I fatti sono noti. Ma torniamo indietro un attimo: alle elezioni del 25 settembre, come si ricorderà, tutto quello che Enrico Letta riuscì a mettere insieme al Pd furono Articolo Uno, i bersaniani, e Demos, l’associazione vicina alla Comunità di Sant’Egidio. Si sa come andò a finire. Dopodiché martedì alla Camera l’unico deputato di Demos, Paolo Ciani, ha votato contro il decreto: questione di coscienza (ma decine e decine di deputati cattolici hanno votato il medesimo decreto e non risulta che siano stati scomunicati).

Invece la petit bande di Articolo Uno (cinque deputati) si è divisa, forse anche per tenere alta una lunga tradizione: tre hanno votato a favore (Roberto Speranza, Maria Cecilia Guerra e Federico Fornaro) e due non hanno partecipato al voto, questa formula furbetta che evita di votare espressamente no (si tratta di Arturo Scotto e Nico Stumpo). Finché c’è Guerra c’è Speranza, si potrebbe concludere con una battuta ma invece qui la questione è seria: politica più che di coscienza. 

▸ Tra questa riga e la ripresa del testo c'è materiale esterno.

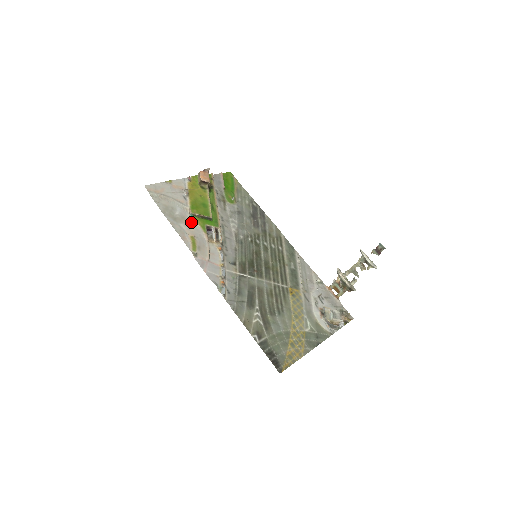
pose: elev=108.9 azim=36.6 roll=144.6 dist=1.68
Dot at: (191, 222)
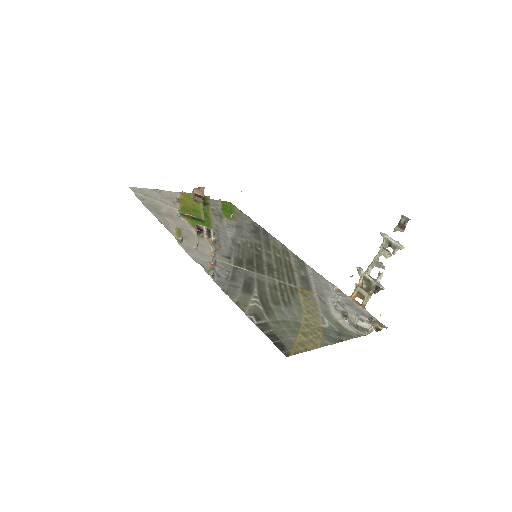
Dot at: (179, 219)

Ora, a parte l’aspetto grottesco di dividersi in due parti essendo in tutto in cinque, il vero record è un altro: che solamente tre giorni prima Articolo Uno pur senza solennità è di fatto entrato nel Pd (siccome non gli piace dirlo così, loro preferiscono dire che sono entrati nella “Costituente”: che cosa sia nessun lo sa). Cioè 72 ore dopo l’ingresso in un partito che tiene ferma la barra del sostegno militare alla Resistenza ucraina hanno già dissentito, e sul tema più cruciale di questa fase storica, la guerra. 

C’è da dire che la stessa cosa ha fatto Laura Boldrini, che venerdì scorso ha preso la tessera del Pd è subito gli ha votato contro (anche lei non ha partecipato al voto). Si dice: la coscienza è libera. Per carità. Ma fin dove arriva, la libertà di coscienza? Fino al punto di cozzare con le coscienze di chi, per esempio, ti ha votato nei collegi uninominali (come nel caso di Paolo Ciani, eletto a Roma 1? Fino al punto di far venire dei dubbi sulla opportunità politica di imbarcare posizioni così diverse da quelle del partito e del gruppo parlamentare? 

Insomma – come dice Arturo Parisi – «possono coesistere due linee opposte dentro uno stesso partito su un argomento come la guerra?». Allora il problema è questo: il congresso del Pd non ha portato al partito nessun altro se non i bersaniani, e dunque dal punto di vista della geografia interna ha subìto uno spostamento “a sinistra” nel senso dell’antimilitarismo, dell’antiamericanismo, del “pacifismo integrale”, tutte posizioni non mediabili con quella ufficiale. 

E si è costruito un mostruoso ambaradan congressuale (la “Costituente”, appunto, il comitato dei “Saggi” che pretendeva di riscrivere il Manifesto sulla base della critica al capitalismo) unicamente per consentire il ritorno di Bersani e dei suoi seguaci, al netto della presenza fisica di Massimo D’Alema (ma non, a quanto pare, del dalemismo). 

La domanda è dunque se questa operazione si debba a una un po’ penosa ricerca di qualche voterello o se invece il Pd immagini davvero una sua ripresa trasformandosi in un partito-marmellata dove si può fare qualunque cosa, dire tutto e il suo contrario, perpetuando quell’età dell’incertezza che ne ha determinato la sconfitta elettorale, con un Nazareno come un albergo con le porte girevoli dove ogni tanto arriva chiunque.  Questa non è vocazione maggioritaria. Questo è trasformismo. 

Quanto ad Articolo Uno, non è obbligatorio aderire tutti al Pd: c’è il Movimento 5 stelle, c’è Sinistra Italiana. A meno che Scotto&Stumpo non pensino di traghettare il Pd verso Giuseppe Conte, che è il Grande Progetto di Bettini e D’Alema e di altri (anche Elly Schlein?). D’altronde ieri Scotto lo ha detto chiaramente ad Huffington Post: «Il Pd ormai è un’altra cosa». Fossimo in Stefano Bonaccini ci staremmo attenti, a questi qua.